Of course, he has a rant about it on his webpage. The immediate context is his ISP (Verio) dropping him for running an open relay in violation of his terms of service, but the rant is a lot more general than that. One section about blacklists is particularly juicy:

A blacklist is precisely what it sounds like: Someone or some group compiles a list of servers that are currently sending spam, which inevitably includes open relays because spammers find those things pretty quickly, and people automatically subscribe to those lists to know which emails are likely spam. It can be very difficult for someone to successfully send email from a blacklisted server.

More:

Right. This is… no longer a mainstream position, let’s say that. It’s also factually incorrect, as he seems to be saying that backbone routers carry traffic without accounting for who it’s from and what contracts the companies that own the backbone have signed. (Obviously smaller (retail) ISPs do more detailed accounting and filtering, as Gilmore himself found out when Verio dropped him.) I’m aware of settlement-free peering and that big ISPs don’t pay for Internet access, but the biggest tier 1 networks still keep track of volume and routing for technical and financial reasons. You can’t just inject packets into the big OC-192 or OC-768 links without letting the owners know who you are and what organization you’re with.

Indeed. Even more specifically, no leaf subnet router should forward packets that explicitly say that they don’t originate in that subnet (i.e. spoofed ip packets). It would have the effect of shutting down DDOS attacks that use spoofed packets. I can’t see any good reason to allow a packet out that lies about where the return should go. It isn’t just accounting, it is good networking practice.
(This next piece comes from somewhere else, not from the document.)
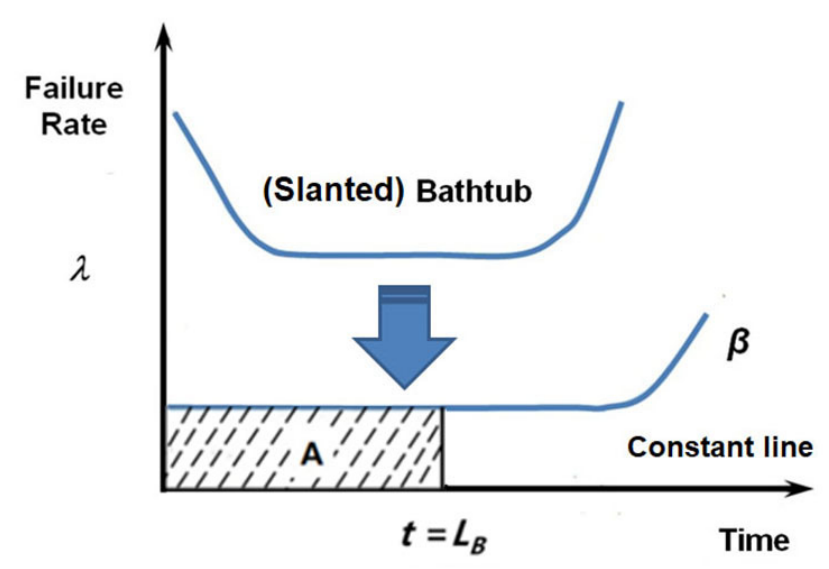
Figure 2. Bathtub curve and straight line.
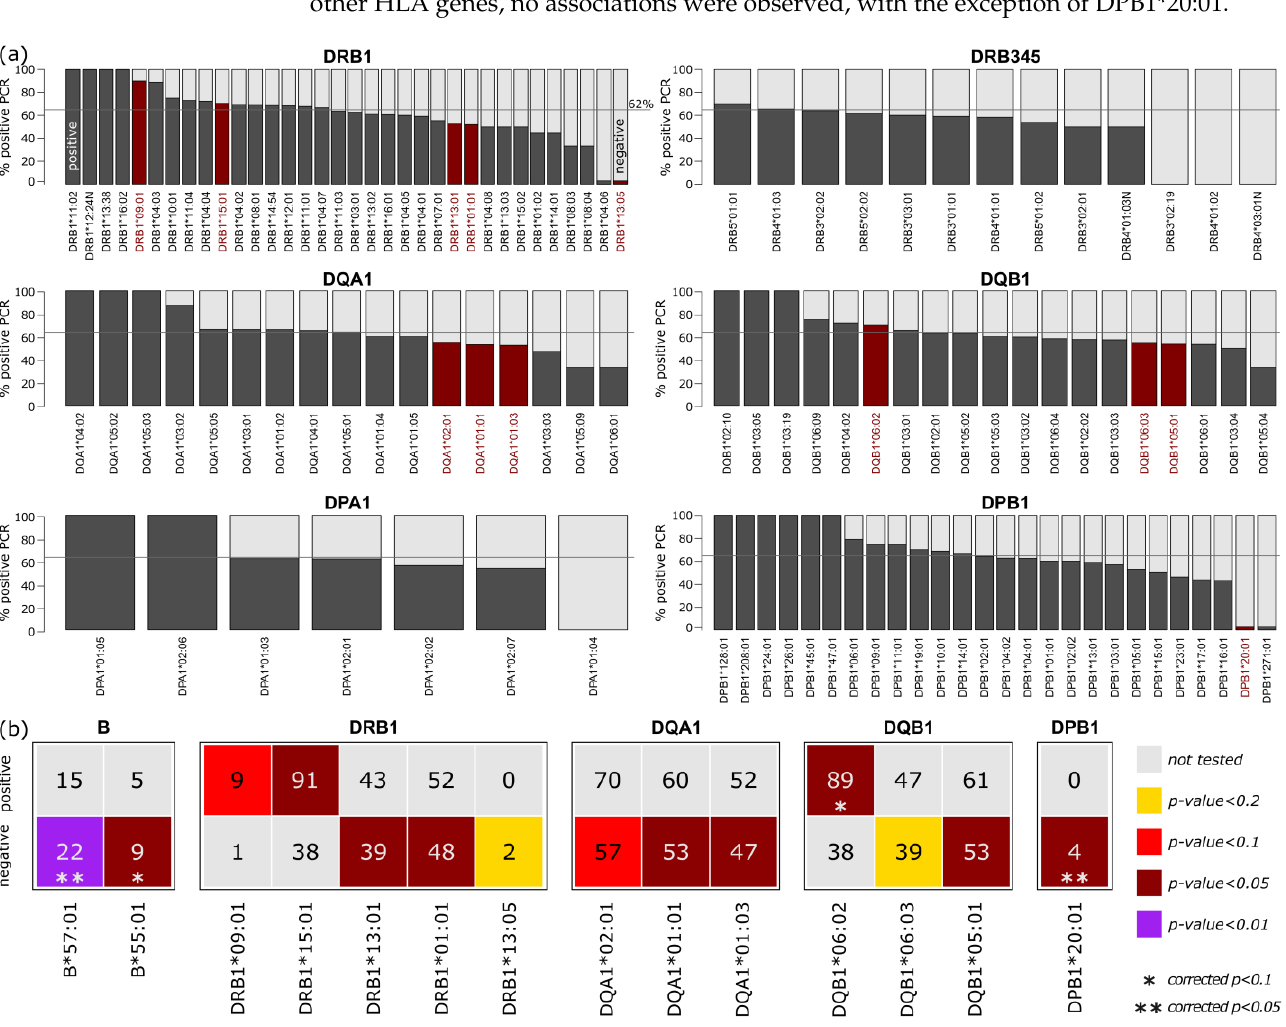
Figure 3. Analysis of the class II alleles with regard to PCR status: ( a ) Percent of persons with positive PCR stratified by the alleles of DRB1, DRB345, DQA1, DQB1, DPA1, and DPB1 loci. Alleles with corrected p -values < 0.05 are highlighted in red (see description of Figure 2). T-statistics of the loci are given as Figure S4 in the supplementary text. ( b ) Contingency tables of the selected HLA class I and II alleles (corrected p -value < 0.05). Numbers refer to all persons with the respective allele, split by positive and negative PCR status. Colors indicate significance of enrichment as obtained from Fisher’s exact test (see figure legend). Enrichments with p -values < 0.1/0.05 after Bonferroni correction are highlighted with asterisks.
Which brings us back to the OP: Routers don’t check to see if packets are cryptographically signed or otherwise accounted for in a secure fashion, but they do very often verify that the basic routing information makes sense given what physical interfaces they come from. Just like how the OP’s ISP’s mail server only relays unauthenticated mail from inside its network: It verifies the origin, even if it doesn’t bother to authenticate the specific user from that origin.

Gilmore seems to be saying that the current policy of backbone routers is equivalent to the policy of an open relay, but that kind of verified origin policy still kills open relays. An ‘open relay’ that only relays from specific networks isn’t open as Gilmore understands the term.

I’m impressed with Gilmore’s work, but everyone is capable of being wrong.